[Text segment]
•••••
The Movie Waffler New Release Review [Cinema] - JOYRIDE | The Movie Waffler

New Release Review [Cinema] - JOYRIDE

joyride review
A young car thief and a reluctant mother find themselves on the run.

Review by Eric Hillis

Directed by: Emer Reynolds

Starring: Olivia Colman, Charlie Reid, Lochlann Ó Mearáin, Olwen Fouéré

joyride poster

Few storytelling formats are as attractive to filmmakers as the road movie. With characters travelling on literal and metaphorical journeys, it provides the ideal setup for character development. The trouble with road movies is that very few of the world's nations are large enough to accommodate them. Ireland, the setting for director Emer Reynolds' Joyride, is so small that it can be traversed by car in the time it takes to consume the average superhero movie. While the country that provides its backdrop may not be very broad, the humour in Joyride certainly is. Every aspect of Reynolds' increasingly grating comedy drama is pitched higher than the wails of the screaming infant at its centre.

joyride review

If a movie is titled Joyride and its protagonist is named Joy (Olivia Colman – how??? why???), you know you're not in for much in the way of nuance. Having prematurely given birth to a baby girl just a week ago, Joy intends dropping the infant off with her sister. Joy isn't the maternal type, or is she? Maybe she just needs a male figure to mansplain how motherhood is the essence of womanhood.
•••••
[Exercise data]
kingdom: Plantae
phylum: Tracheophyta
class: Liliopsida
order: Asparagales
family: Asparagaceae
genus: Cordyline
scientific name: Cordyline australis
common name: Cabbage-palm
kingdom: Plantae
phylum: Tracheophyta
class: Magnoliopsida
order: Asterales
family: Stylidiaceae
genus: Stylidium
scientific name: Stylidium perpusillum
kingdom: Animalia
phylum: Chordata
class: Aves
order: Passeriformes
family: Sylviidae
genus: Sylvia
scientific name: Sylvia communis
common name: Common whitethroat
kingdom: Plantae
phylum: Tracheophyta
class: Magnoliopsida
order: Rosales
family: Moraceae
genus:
•••••
[Exercise requirements]
a) Answer these from the Joyride review:
(i) Who directed the film?
(ii) Who wrote the review?
(iii) With whom does Joy intend to leave her baby?
b) Return the part of the Joyride review between "Few storytelling formats" and "at its centre.", inclusive, copied word for word.

[Your responses]
a)
(i) Emer Reynolds
(ii) Eric Hillis
(iii) Her sister

b)
Few storytelling formats are as attractive to filmmakers as the road movie. With characters travelling on literal and metaphorical journeys, it provides the ideal setup for character development. The trouble with road movies is that very few of the world's nations are large enough to accommodate them. Ireland, the setting for director Emer Reynolds' Joyride, is so small that it can be traversed by car in the time it takes to consume the average superhero movie. While the country that provides its backdrop may not be very broad, the humour in Joyride certainly is. Every aspect of Reynolds' increasingly grating comedy drama is pitched higher than the wails of the screaming infant at its centre.